ORA-1017 Trying To Change Expired Password Through Programmatic Interface From 11.2.0.3 To Lower Database Version [ID 1426233.1]

Below is the suggested solution from this note and I find it out of step with Oracle’s usual stance on these things:

Solution
There are no workarounds available to programatically changing the password, apart from;

a) Use an older client version, or
b) Change the user’s password via an ALTER USER statement from a different session.
c) Upgrade the database version to 11.2.0.3

I’ve always been quite proud to tell my Sysadmin brethren that Oracle clients are backward compatible (and within reason forward compatible too).

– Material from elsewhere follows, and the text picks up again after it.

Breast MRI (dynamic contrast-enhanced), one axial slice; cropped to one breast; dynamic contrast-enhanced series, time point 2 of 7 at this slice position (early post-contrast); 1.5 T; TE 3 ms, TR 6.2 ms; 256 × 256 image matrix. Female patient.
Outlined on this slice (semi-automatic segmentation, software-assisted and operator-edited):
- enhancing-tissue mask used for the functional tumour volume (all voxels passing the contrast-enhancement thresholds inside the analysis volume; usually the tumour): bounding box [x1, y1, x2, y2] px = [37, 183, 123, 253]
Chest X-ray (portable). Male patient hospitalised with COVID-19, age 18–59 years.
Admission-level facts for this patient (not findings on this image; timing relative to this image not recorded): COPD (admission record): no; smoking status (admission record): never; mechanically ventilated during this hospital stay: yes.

What we have here is the latest and greatest of the Oracle clients, 11.2.0.3, and a statement that I read as “this is not backward compatible – tough luck!”

I tried to diagnose this further with SQL trace on the Oracle server process but I only capture the insert into sys.aud$. I also tried SQL Net client tracing and in the trace file I can see an error recorded in between the ORA-28001 and ORA-01017. I’ve highlighted it in the extracts from the trace file below.

2012-09-19 10:44:33.304271 : nsbasic_brc:00 00 24 4F 52 41 2D 32  |..$ORA-2|
2012-09-19 10:44:33.304290 : nsbasic_brc:38 30 30 31 3A 20 74 68  |8001:.th|
2012-09-19 10:44:33.304309 : nsbasic_brc:65 20 70 61 73 73 77 6F  |e.passwo|
2012-09-19 10:44:33.304327 : nsbasic_brc:72 64 20 68 61 73 20 65  |rd.has.e|
2012-09-19 10:44:33.304346 : nsbasic_brc:78 70 69 72 65 64 0A     |xpired. |
2012-09-19 10:44:33.304364 : nsbasic_brc:exit: oln=0, dln=69, tot=79, rc=0
2012-09-19 10:44:33.304383 : nioqrc:exit
...
2012-09-19 10:45:59.358748 : nsbasic_brc:exit: oln=11, dln=1, tot=22, rc=0
2012-09-19 10:45:59.359278 : nioqrc: found a break marker...
2012-09-19 10:45:59.359797 : nioqrc: Recieve: returning error: 3111
2012-09-19 10:45:59.360333 : nioqrc:exit
2012-09-19 10:45:59.360834 : nioqrs:entry
...
2012-09-19 10:45:59.406650 : nsbasic_brc:00 00 33 4F 52 41 2D 30  |..3ORA-0|
2012-09-19 10:45:59.407173 : nsbasic_brc:31 30 31 37 3A 20 69 6E  |1017:.in|
2012-09-19 10:45:59.407702 : nsbasic_brc:76 61 6C 69 64 20 75 73  |valid.us|
2012-09-19 10:45:59.408227 : nsbasic_brc:65 72 6E 61 6D 65 2F 70  |ername/p|
2012-09-19 10:45:59.408753 : nsbasic_brc:61 73 73 77 6F 72 64 3B  |assword;|
2012-09-19 10:45:59.409280 : nsbasic_brc:20 6C 6F 67 6F 6E 20 64  |.logon.d|
2012-09-19 10:45:59.409820 : nsbasic_brc:65 6E 69 65 64 0A        |enied.  |

It seems from the M.O.S information below that ORA-03111 is not something I’m going to get very far with, in fact it’s probably a side effect of some other piece of code failing. Either way – it’s back to the work-a-round for me.

Error:  ORA 3111 
Text:   break received on communication channel 
-------------------------------------------------------------------------------
Cause:  A break was processed on the communications channel, but was not 
        properly handled by SQL*Net software.
        This is an internal error message not usually issued.
Action: Contact customer support.

Hopefully this post will save someone else some time if faced with the same issue, sadly I am not currently able to provide a solution.